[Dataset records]
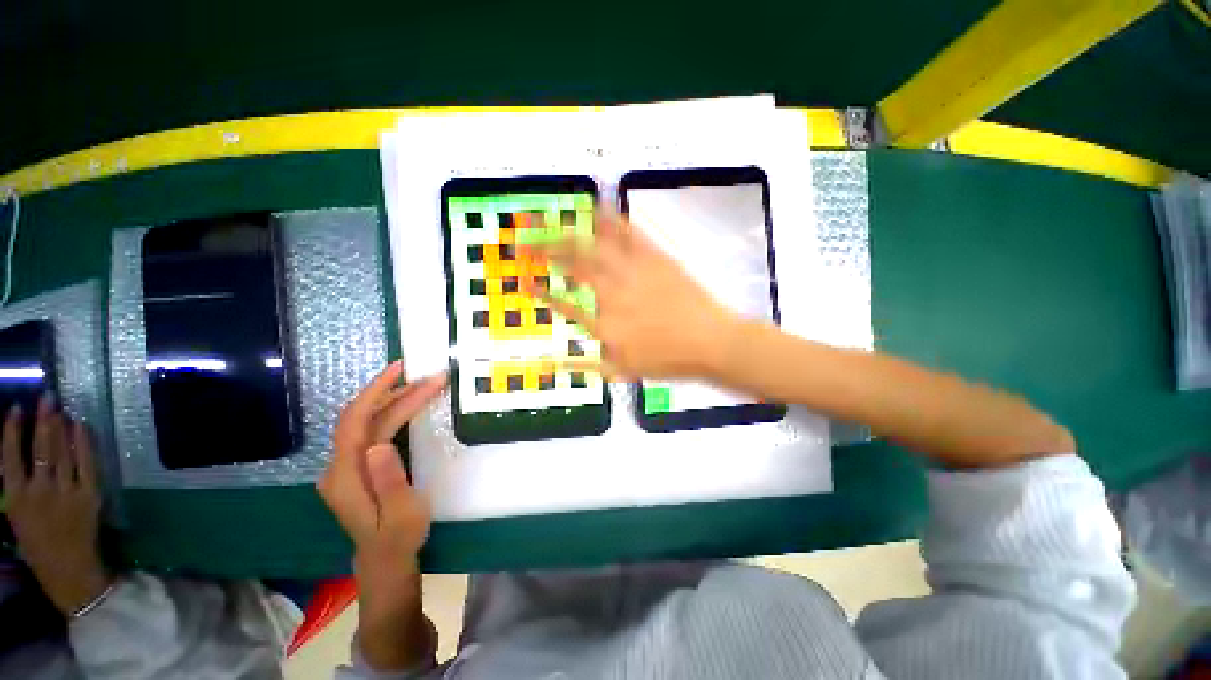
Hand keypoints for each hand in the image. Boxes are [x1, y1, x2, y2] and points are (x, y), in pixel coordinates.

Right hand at [3, 396, 109, 615]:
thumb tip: (23, 454)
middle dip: (43, 420)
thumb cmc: (38, 545)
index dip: (11, 431)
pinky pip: (87, 462)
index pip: (9, 457)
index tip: (16, 408)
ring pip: (62, 452)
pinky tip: (82, 426)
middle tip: (47, 397)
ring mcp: (65, 493)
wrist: (69, 571)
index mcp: (15, 499)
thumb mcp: (17, 516)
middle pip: (39, 448)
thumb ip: (18, 487)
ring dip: (62, 427)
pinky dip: (83, 442)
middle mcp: (38, 492)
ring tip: (61, 407)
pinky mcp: (89, 495)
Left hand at [317, 362, 445, 669]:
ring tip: (426, 387)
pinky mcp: (358, 467)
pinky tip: (410, 406)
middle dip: (396, 393)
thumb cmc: (398, 540)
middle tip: (431, 378)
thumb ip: (389, 481)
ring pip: (368, 422)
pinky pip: (373, 431)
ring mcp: (347, 466)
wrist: (384, 562)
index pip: (355, 421)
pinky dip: (392, 414)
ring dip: (396, 401)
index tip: (402, 370)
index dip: (375, 392)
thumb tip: (379, 445)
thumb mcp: (401, 515)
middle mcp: (339, 466)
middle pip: (363, 417)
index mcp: (346, 476)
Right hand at [527, 207, 739, 380]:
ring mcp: (634, 273)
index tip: (522, 282)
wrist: (712, 342)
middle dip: (542, 252)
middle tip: (522, 242)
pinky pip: (628, 234)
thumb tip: (552, 363)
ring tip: (544, 221)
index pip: (563, 305)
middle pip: (572, 268)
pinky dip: (610, 217)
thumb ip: (587, 365)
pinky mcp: (655, 258)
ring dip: (565, 232)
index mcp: (605, 326)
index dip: (539, 292)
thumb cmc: (670, 361)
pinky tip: (595, 205)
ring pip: (593, 247)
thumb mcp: (624, 371)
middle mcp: (613, 296)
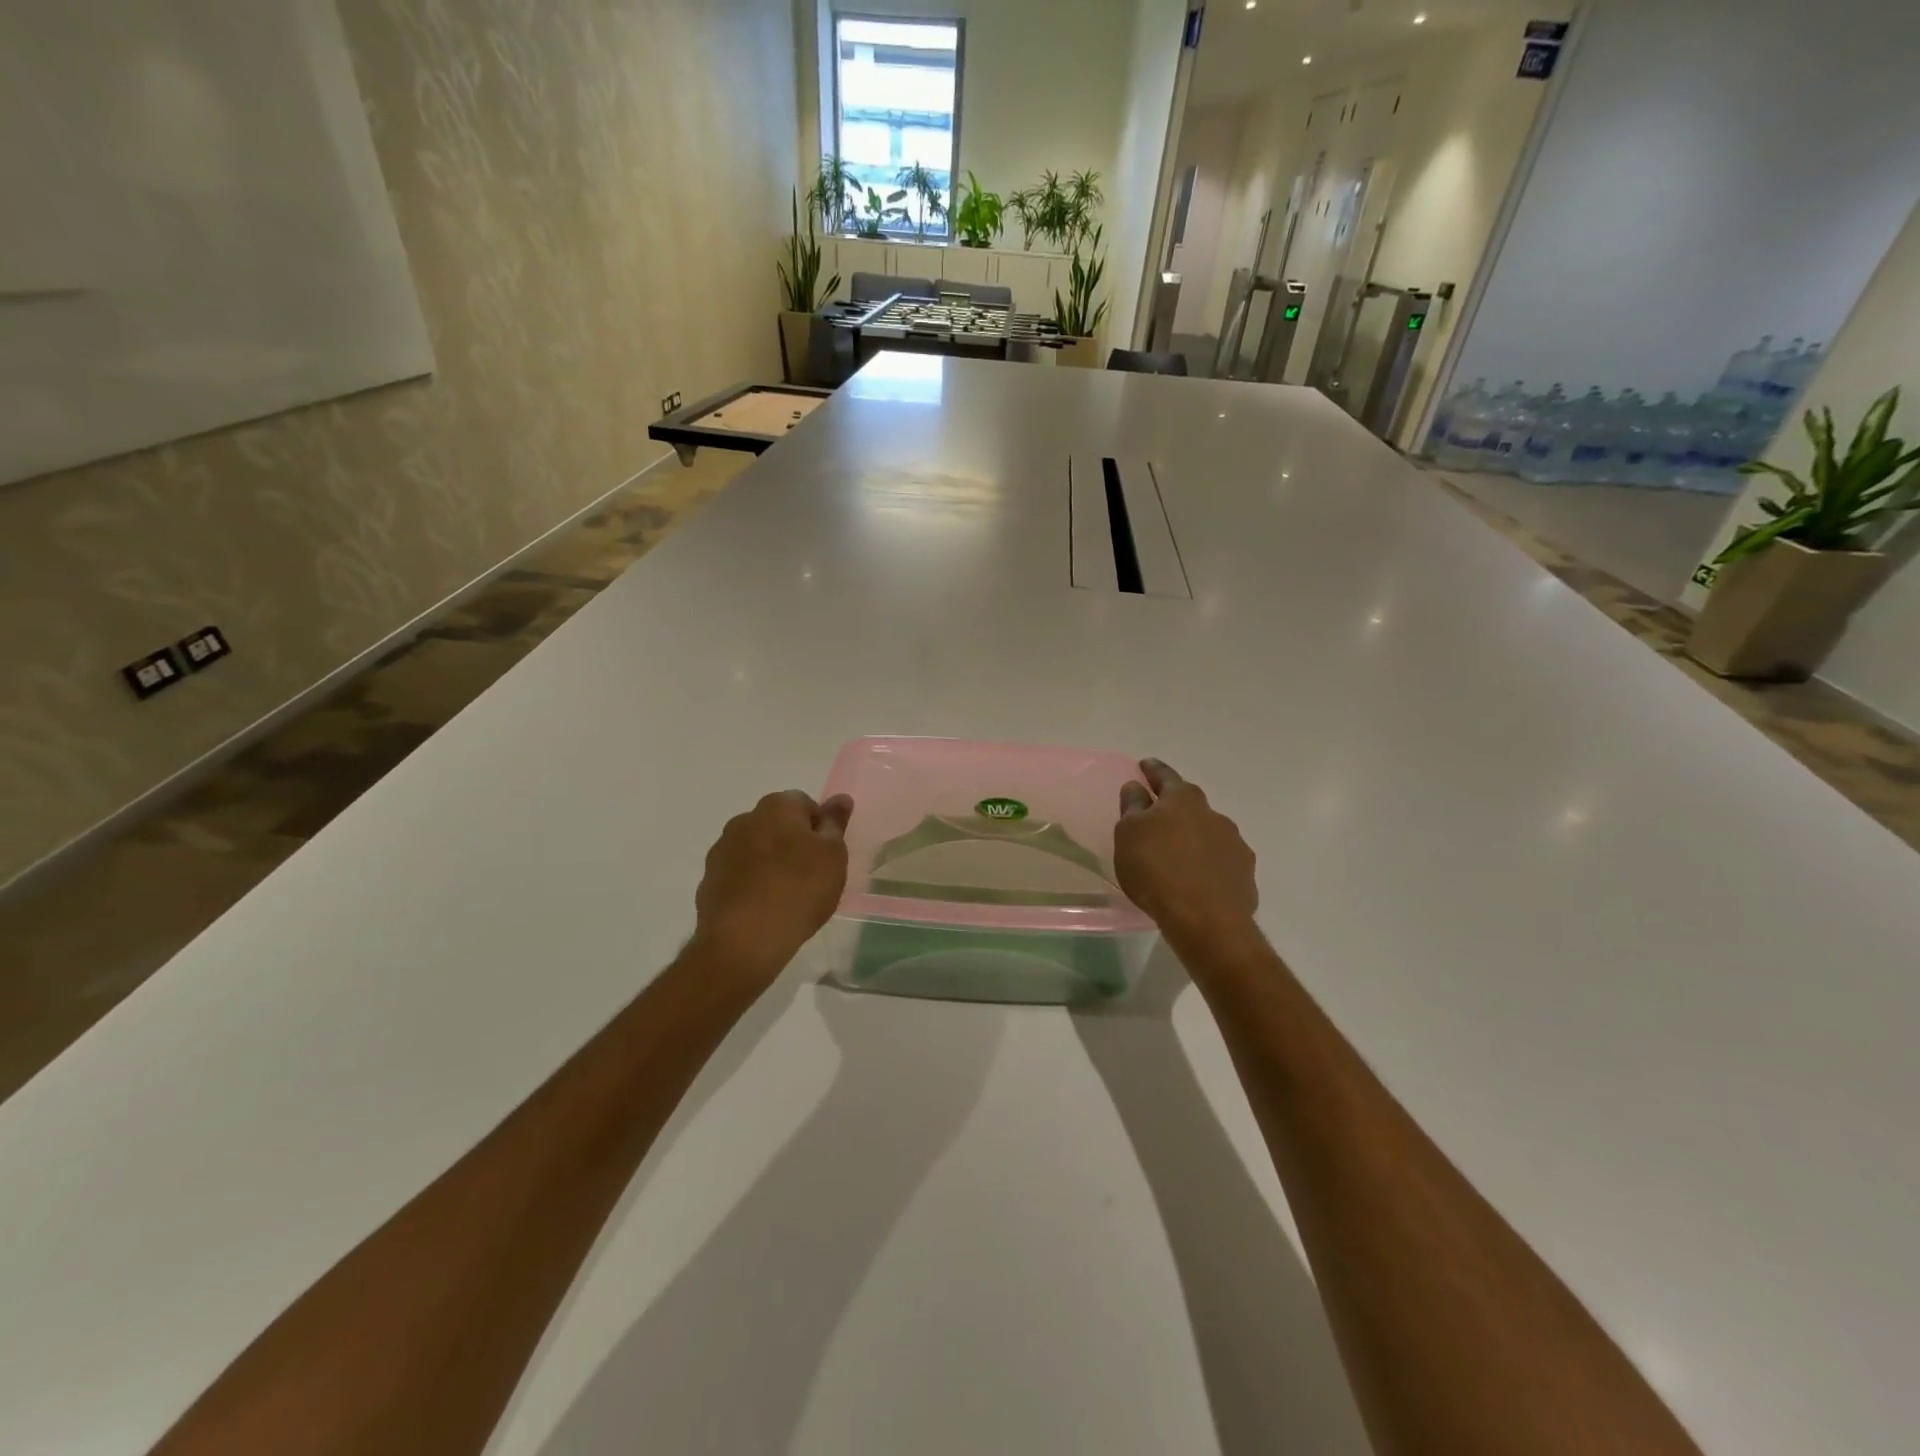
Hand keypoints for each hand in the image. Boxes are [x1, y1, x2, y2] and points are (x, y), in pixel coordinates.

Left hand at [693, 790, 853, 991]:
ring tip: (786, 896)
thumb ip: (835, 823)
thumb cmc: (800, 890)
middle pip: (776, 824)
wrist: (744, 940)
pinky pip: (738, 875)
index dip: (819, 827)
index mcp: (776, 806)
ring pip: (754, 849)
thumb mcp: (833, 855)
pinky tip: (762, 909)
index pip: (804, 803)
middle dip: (792, 842)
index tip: (827, 855)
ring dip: (769, 862)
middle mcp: (744, 820)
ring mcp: (721, 851)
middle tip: (810, 875)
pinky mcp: (708, 881)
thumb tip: (840, 798)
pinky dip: (750, 884)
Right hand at [1115, 759, 1257, 950]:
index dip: (1152, 770)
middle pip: (1190, 804)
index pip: (1165, 776)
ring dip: (1194, 837)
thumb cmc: (1156, 869)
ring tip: (1178, 854)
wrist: (1205, 918)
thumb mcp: (1129, 834)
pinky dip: (1208, 865)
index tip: (1145, 764)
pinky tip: (1198, 880)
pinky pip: (1221, 862)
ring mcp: (1234, 844)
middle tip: (1159, 814)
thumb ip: (1132, 806)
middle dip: (1175, 807)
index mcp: (1183, 800)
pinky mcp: (1245, 874)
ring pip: (1209, 833)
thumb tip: (1137, 786)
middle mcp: (1213, 815)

◆ ABOUT THIS EXERCISE ◆
Above are some lines. Repeat exactly, and only, those from the line that has "middle pip: (776, 824)" through the line that has "pinky dip: (750, 884)".

◆ ANSWER BOX ◆
middle pip: (776, 824)
wrist: (744, 940)
pinky pip: (738, 875)
index dip: (819, 827)
index mcp: (776, 806)
ring pip: (754, 849)
thumb mcp: (833, 855)
pinky tip: (762, 909)
index pip: (804, 803)
middle dip: (792, 842)
index tip: (827, 855)
ring dip: (769, 862)
middle mcp: (744, 820)
ring mcp: (721, 851)
middle tip: (810, 875)
pinky mcp: (708, 881)
thumb tip: (840, 798)
pinky dip: (750, 884)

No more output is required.